#### Things to do:
a - List every release by Sofie Royer that the Sofie Royer article names by title.
b - Carry on the Sofie Royer article from the point where it ends.

- Born: August 9, 1991 (age 35)
- Origin: Vienna, Austria
- Genres: Synth-pop; pop;
- Years active: 2016–present
- Label: Stones Throw;
- Website: sofie.info

= Sofie Royer =

Sofie Fatouretchi Royer (born August 9, 1991), aka Sofie Royer, is an Austrian artist and musician signed to Stones Throw.

==Biography==
Born to Iranian and Austrian parents in California, Royer began her studies in violin and viola at the Vienna Conservatoire. She withdrew from the institution to live between New York, London and Los Angeles, while she held a key role at Boiler Room in creative direction and business development, and was an NTS Radio resident DJ. During her time in Los Angeles, she worked at Stones Throw and brought artists including Mndsgn and Stimulator Jones to the label, as well as releasing her compilation Sofie's SOS Tape in 2016.

In 2020, Sofie Royer released her self-produced debut album Cult Survivor, a collection of leftfield pop songs, on Stones Throw. In 2022, Sofie announced her second album for Stones Throw, Harlequin, with the single “Feeling Bad Forsyth Street”. The album blends Sofie's nostalgia for early aughts reality television and American mall punk subculture, with her passion for her native city Vienna's opera, ballet traditions and medieval performances. For the release, she collaborated on two music videos with Eugene Kotlyarenko who directed the satirical black comedy film Spree. Harlequin was released on 23 September 2022.

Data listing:
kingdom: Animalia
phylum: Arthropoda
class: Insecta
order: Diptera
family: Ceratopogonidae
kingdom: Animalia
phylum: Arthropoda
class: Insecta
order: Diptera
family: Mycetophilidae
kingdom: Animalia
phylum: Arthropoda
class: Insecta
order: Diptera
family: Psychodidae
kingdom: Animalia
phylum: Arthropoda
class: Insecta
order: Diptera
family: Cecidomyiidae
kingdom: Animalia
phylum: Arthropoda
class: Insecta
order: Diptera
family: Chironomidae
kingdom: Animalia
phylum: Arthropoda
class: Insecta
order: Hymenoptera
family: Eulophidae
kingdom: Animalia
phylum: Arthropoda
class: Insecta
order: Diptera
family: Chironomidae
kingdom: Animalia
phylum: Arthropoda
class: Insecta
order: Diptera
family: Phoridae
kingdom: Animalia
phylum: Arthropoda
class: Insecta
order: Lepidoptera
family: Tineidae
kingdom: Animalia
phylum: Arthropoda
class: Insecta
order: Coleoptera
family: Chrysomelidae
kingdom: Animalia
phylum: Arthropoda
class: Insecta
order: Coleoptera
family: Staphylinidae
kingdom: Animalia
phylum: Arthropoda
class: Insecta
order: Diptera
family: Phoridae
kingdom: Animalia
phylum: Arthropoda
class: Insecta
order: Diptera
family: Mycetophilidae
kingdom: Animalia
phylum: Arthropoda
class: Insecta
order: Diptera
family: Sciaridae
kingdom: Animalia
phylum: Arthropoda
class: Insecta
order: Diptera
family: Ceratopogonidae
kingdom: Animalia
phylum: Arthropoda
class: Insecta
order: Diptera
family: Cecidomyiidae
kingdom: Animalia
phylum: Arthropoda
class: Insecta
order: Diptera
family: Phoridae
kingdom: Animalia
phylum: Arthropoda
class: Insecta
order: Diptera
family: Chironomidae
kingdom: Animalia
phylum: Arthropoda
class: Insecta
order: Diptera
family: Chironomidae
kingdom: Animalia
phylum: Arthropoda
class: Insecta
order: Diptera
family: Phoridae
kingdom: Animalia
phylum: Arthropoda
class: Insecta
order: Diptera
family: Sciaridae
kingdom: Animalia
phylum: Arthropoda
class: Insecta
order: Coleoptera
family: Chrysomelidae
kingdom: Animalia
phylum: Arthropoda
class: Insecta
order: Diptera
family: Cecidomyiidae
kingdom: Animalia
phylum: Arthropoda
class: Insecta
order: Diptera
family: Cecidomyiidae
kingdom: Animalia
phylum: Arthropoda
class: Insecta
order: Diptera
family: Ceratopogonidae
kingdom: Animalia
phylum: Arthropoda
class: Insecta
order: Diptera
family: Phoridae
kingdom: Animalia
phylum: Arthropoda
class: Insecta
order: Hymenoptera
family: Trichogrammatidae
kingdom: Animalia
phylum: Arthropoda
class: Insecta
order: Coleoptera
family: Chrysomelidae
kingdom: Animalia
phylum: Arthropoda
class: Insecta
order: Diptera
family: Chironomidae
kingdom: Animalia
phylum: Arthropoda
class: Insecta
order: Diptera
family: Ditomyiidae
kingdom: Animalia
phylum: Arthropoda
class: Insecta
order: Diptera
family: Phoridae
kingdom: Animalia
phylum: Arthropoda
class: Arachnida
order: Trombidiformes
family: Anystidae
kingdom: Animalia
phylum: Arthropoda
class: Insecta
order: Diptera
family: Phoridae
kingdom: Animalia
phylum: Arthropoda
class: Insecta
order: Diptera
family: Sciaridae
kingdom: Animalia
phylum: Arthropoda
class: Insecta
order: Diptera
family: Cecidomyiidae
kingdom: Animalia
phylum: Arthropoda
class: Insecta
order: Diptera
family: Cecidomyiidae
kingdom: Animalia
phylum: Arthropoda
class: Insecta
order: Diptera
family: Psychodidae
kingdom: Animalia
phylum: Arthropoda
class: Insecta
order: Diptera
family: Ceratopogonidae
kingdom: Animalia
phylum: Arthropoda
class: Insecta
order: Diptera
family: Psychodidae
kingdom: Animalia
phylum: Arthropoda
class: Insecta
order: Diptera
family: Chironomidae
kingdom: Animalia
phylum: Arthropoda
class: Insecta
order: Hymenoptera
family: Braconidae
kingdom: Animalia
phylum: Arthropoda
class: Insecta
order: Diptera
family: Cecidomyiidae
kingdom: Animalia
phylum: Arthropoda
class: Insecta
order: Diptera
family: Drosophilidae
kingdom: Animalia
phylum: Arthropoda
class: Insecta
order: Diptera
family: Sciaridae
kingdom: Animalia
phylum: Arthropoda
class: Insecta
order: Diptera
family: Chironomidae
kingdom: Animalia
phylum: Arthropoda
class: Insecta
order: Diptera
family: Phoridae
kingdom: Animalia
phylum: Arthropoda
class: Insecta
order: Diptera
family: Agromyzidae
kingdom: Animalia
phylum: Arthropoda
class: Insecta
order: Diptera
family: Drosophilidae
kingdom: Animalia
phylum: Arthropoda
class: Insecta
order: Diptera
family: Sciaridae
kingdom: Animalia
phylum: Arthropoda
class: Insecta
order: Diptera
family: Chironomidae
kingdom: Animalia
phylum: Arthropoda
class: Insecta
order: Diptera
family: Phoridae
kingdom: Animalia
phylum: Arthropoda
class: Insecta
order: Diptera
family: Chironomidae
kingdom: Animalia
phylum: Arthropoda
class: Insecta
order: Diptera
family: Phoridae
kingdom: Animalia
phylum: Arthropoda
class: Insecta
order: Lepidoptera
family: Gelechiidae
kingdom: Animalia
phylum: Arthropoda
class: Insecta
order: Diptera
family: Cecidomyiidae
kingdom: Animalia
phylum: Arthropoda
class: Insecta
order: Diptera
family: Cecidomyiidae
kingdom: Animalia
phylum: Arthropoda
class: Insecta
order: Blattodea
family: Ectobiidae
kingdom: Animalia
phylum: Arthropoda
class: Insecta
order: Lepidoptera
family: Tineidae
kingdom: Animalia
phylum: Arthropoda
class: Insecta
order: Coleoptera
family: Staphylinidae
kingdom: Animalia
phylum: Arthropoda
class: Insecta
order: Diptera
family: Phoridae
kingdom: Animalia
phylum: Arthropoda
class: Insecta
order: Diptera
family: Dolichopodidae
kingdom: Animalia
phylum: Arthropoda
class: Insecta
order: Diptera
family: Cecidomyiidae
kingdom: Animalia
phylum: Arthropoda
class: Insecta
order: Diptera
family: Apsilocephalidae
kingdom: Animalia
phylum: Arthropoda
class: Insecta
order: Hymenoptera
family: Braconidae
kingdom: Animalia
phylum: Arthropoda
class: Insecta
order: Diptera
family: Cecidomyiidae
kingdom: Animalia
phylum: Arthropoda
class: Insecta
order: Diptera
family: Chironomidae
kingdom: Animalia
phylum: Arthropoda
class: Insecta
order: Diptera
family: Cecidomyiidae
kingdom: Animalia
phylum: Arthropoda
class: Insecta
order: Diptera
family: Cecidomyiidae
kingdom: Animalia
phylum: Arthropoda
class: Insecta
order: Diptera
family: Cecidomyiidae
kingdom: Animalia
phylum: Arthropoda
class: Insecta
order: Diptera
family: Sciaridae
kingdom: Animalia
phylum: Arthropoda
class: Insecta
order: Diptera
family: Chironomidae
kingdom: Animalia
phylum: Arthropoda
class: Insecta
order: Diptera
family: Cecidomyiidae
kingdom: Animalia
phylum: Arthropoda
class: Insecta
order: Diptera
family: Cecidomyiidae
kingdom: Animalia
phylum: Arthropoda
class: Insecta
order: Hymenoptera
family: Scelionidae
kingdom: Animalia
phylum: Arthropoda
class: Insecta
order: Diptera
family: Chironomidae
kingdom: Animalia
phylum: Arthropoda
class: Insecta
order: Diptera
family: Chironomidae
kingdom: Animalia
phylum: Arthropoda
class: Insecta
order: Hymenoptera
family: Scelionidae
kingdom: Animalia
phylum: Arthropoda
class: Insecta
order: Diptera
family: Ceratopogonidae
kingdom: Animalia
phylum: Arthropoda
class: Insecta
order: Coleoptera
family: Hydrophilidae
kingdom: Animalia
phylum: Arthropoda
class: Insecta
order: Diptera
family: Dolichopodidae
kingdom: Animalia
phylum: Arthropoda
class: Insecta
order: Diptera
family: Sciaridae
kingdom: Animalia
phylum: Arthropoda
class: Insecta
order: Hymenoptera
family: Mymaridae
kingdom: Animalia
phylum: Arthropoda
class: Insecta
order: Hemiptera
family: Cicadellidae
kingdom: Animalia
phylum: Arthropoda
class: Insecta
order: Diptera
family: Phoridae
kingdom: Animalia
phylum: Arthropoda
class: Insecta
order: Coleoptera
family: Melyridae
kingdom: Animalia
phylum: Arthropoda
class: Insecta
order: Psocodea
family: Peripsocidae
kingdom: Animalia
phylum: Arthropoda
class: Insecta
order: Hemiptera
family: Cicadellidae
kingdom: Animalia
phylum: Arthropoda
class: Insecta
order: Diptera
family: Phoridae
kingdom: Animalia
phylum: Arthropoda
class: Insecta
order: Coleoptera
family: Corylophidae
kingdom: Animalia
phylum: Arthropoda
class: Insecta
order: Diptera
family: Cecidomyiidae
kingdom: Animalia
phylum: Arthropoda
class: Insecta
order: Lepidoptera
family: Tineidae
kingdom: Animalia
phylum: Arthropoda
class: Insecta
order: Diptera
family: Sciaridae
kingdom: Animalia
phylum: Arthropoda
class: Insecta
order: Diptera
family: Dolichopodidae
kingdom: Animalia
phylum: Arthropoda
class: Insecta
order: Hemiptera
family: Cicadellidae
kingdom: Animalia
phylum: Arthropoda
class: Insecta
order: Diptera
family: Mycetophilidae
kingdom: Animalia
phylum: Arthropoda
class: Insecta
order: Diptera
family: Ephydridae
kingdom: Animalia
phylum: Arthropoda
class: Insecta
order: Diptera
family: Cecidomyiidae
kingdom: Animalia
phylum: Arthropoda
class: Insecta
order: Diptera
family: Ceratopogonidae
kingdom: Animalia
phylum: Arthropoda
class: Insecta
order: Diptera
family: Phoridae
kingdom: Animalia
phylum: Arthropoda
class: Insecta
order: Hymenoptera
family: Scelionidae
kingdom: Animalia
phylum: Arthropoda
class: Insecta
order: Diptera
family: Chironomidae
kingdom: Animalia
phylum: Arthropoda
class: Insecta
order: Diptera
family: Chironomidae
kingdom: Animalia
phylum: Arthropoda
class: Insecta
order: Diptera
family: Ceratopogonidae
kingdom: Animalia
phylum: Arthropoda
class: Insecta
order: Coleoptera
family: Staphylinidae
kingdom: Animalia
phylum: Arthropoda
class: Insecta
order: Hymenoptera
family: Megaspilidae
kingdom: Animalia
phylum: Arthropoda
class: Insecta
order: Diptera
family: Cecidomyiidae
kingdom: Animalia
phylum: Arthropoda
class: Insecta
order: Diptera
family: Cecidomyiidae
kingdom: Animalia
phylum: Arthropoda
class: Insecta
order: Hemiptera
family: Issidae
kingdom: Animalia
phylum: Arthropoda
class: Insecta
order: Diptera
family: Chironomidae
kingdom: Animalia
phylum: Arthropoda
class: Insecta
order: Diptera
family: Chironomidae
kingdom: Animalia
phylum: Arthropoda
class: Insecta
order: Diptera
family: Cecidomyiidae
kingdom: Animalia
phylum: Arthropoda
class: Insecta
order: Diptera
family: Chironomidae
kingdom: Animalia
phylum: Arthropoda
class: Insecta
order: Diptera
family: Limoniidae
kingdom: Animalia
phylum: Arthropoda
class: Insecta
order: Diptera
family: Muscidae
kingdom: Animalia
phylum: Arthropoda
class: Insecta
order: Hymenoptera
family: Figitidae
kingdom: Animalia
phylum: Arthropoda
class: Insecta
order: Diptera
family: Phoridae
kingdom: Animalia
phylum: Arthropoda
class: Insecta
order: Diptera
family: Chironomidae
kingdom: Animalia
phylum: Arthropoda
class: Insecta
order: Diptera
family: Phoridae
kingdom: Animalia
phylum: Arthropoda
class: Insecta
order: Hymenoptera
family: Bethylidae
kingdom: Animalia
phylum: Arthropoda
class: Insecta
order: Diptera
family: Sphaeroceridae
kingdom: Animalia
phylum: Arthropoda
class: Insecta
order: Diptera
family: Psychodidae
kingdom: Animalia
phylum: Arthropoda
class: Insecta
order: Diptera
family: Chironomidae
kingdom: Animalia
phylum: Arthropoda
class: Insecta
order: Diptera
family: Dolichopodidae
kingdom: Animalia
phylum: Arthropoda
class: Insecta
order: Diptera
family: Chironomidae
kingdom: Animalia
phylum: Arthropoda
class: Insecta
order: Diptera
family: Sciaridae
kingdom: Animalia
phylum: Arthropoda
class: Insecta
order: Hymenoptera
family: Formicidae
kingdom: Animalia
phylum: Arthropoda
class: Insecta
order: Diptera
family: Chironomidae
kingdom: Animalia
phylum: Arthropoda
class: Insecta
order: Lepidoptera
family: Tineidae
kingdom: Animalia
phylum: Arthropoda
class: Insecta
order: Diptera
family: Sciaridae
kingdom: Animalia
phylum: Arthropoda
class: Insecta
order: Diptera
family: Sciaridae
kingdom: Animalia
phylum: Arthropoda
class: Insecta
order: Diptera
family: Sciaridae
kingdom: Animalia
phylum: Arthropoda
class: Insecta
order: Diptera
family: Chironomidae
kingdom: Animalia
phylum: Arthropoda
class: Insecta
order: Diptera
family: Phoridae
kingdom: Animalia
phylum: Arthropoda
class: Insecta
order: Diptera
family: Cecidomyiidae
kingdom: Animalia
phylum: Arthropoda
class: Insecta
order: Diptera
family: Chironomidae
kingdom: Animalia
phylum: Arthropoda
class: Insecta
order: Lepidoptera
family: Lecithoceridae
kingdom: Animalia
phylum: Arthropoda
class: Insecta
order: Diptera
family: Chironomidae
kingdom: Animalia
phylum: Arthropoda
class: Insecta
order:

#### Answers in order:
a -
- Sofie's SOS Tape (compilation, 2016)
- Cult Survivor (debut album, 2020)
- Harlequin (second album, released 23 September 2022)
- "Feeling Bad Forsyth Street" (single announcing Harlequin)

b -
In 2022, Sofie Royer featured on Toro y Moi’s album Mahal, and has previously collaborated with other musicians including MISS WORLD, Onoe Caponoe, &ME and others.

In addition to her work in music, Sofie also studies Philosophy, Psychology and English at the Universitaet Wien, as well as painting at the University of Applied Arts, and plays violin with the Wiener Akademische Philharmonie. As an active artist, she has exhibited her work at L Art Galerie in Salzburg and at Pina in Vienna.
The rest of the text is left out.